**Task instructions**.
Every entry, from first to last, must be written out exactly.

Stored data entries:
* * * * * * * * *

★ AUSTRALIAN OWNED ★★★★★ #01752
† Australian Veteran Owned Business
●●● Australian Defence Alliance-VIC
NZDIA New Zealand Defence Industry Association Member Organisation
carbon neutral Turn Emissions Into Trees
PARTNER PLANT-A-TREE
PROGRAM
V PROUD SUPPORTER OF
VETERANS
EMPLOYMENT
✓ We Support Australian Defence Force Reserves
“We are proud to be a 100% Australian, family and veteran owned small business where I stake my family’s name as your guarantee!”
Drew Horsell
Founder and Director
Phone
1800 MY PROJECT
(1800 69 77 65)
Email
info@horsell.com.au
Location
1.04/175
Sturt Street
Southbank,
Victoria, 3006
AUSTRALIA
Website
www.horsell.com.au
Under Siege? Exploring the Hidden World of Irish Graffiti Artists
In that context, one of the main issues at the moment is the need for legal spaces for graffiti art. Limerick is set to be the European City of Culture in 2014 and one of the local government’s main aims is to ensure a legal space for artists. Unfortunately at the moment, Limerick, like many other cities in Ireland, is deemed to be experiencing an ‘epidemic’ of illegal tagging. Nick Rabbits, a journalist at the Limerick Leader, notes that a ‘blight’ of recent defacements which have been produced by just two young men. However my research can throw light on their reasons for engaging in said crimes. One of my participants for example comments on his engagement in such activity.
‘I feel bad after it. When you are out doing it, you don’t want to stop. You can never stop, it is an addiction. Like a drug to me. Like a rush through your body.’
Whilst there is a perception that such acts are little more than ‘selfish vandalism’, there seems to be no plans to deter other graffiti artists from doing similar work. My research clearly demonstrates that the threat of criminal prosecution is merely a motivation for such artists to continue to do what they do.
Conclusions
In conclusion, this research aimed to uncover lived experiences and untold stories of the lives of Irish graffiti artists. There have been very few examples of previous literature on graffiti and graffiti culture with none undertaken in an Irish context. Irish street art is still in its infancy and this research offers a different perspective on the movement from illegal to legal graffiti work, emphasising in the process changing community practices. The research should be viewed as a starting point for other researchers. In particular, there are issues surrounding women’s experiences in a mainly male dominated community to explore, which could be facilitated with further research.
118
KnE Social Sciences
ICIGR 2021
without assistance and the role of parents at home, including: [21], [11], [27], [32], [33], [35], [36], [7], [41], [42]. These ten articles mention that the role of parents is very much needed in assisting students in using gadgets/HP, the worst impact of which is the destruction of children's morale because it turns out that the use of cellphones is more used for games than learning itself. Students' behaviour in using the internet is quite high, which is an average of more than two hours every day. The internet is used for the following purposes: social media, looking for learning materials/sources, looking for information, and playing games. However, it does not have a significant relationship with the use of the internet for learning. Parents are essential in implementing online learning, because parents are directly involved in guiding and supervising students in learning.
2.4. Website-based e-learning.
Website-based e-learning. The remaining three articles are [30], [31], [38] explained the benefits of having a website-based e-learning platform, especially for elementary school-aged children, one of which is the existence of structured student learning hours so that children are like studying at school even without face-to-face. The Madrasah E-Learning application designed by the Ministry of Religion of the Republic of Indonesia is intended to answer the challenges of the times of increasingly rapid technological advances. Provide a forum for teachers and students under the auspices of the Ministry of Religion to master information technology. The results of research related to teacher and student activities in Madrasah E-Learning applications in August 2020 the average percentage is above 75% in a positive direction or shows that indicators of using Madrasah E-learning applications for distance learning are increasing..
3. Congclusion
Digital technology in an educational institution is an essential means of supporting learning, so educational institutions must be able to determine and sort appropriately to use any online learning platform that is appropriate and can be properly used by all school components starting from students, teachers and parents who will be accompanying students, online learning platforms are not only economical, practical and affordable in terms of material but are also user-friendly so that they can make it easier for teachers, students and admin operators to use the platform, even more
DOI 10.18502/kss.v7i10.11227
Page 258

* * * * * * * * *

**Answer below**.
★ AUSTRALIAN OWNED ★★★★★ #01752
† Australian Veteran Owned Business
●●● Australian Defence Alliance-VIC
NZDIA New Zealand Defence Industry Association Member Organisation
carbon neutral Turn Emissions Into Trees
PARTNER PLANT-A-TREE
PROGRAM
V PROUD SUPPORTER OF
VETERANS
EMPLOYMENT
✓ We Support Australian Defence Force Reserves
“We are proud to be a 100% Australian, family and veteran owned small business where I stake my family’s name as your guarantee!”
Drew Horsell
Founder and Director
Phone
1800 MY PROJECT
(1800 69 77 65)
Email
info@horsell.com.au
Location
1.04/175
Sturt Street
Southbank,
Victoria, 3006
AUSTRALIA
Website
www.horsell.com.au
Under Siege? Exploring the Hidden World of Irish Graffiti Artists
In that context, one of the main issues at the moment is the need for legal spaces for graffiti art. Limerick is set to be the European City of Culture in 2014 and one of the local government’s main aims is to ensure a legal space for artists. Unfortunately at the moment, Limerick, like many other cities in Ireland, is deemed to be experiencing an ‘epidemic’ of illegal tagging. Nick Rabbits, a journalist at the Limerick Leader, notes that a ‘blight’ of recent defacements which have been produced by just two young men. However my research can throw light on their reasons for engaging in said crimes. One of my participants for example comments on his engagement in such activity.
‘I feel bad after it. When you are out doing it, you don’t want to stop. You can never stop, it is an addiction. Like a drug to me. Like a rush through your body.’
Whilst there is a perception that such acts are little more than ‘selfish vandalism’, there seems to be no plans to deter other graffiti artists from doing similar work. My research clearly demonstrates that the threat of criminal prosecution is merely a motivation for such artists to continue to do what they do.
Conclusions
In conclusion, this research aimed to uncover lived experiences and untold stories of the lives of Irish graffiti artists. There have been very few examples of previous literature on graffiti and graffiti culture with none undertaken in an Irish context. Irish street art is still in its infancy and this research offers a different perspective on the movement from illegal to legal graffiti work, emphasising in the process changing community practices. The research should be viewed as a starting point for other researchers. In particular, there are issues surrounding women’s experiences in a mainly male dominated community to explore, which could be facilitated with further research.
118
KnE Social Sciences
ICIGR 2021
without assistance and the role of parents at home, including: [21], [11], [27], [32], [33], [35], [36], [7], [41], [42]. These ten articles mention that the role of parents is very much needed in assisting students in using gadgets/HP, the worst impact of which is the destruction of children's morale because it turns out that the use of cellphones is more used for games than learning itself. Students' behaviour in using the internet is quite high, which is an average of more than two hours every day. The internet is used for the following purposes: social media, looking for learning materials/sources, looking for information, and playing games. However, it does not have a significant relationship with the use of the internet for learning. Parents are essential in implementing online learning, because parents are directly involved in guiding and supervising students in learning.
2.4. Website-based e-learning.
Website-based e-learning. The remaining three articles are [30], [31], [38] explained the benefits of having a website-based e-learning platform, especially for elementary school-aged children, one of which is the existence of structured student learning hours so that children are like studying at school even without face-to-face. The Madrasah E-Learning application designed by the Ministry of Religion of the Republic of Indonesia is intended to answer the challenges of the times of increasingly rapid technological advances. Provide a forum for teachers and students under the auspices of the Ministry of Religion to master information technology. The results of research related to teacher and student activities in Madrasah E-Learning applications in August 2020 the average percentage is above 75% in a positive direction or shows that indicators of using Madrasah E-learning applications for distance learning are increasing..
3. Congclusion
Digital technology in an educational institution is an essential means of supporting learning, so educational institutions must be able to determine and sort appropriately to use any online learning platform that is appropriate and can be properly used by all school components starting from students, teachers and parents who will be accompanying students, online learning platforms are not only economical, practical and affordable in terms of material but are also user-friendly so that they can make it easier for teachers, students and admin operators to use the platform, even more
DOI 10.18502/kss.v7i10.11227
Page 258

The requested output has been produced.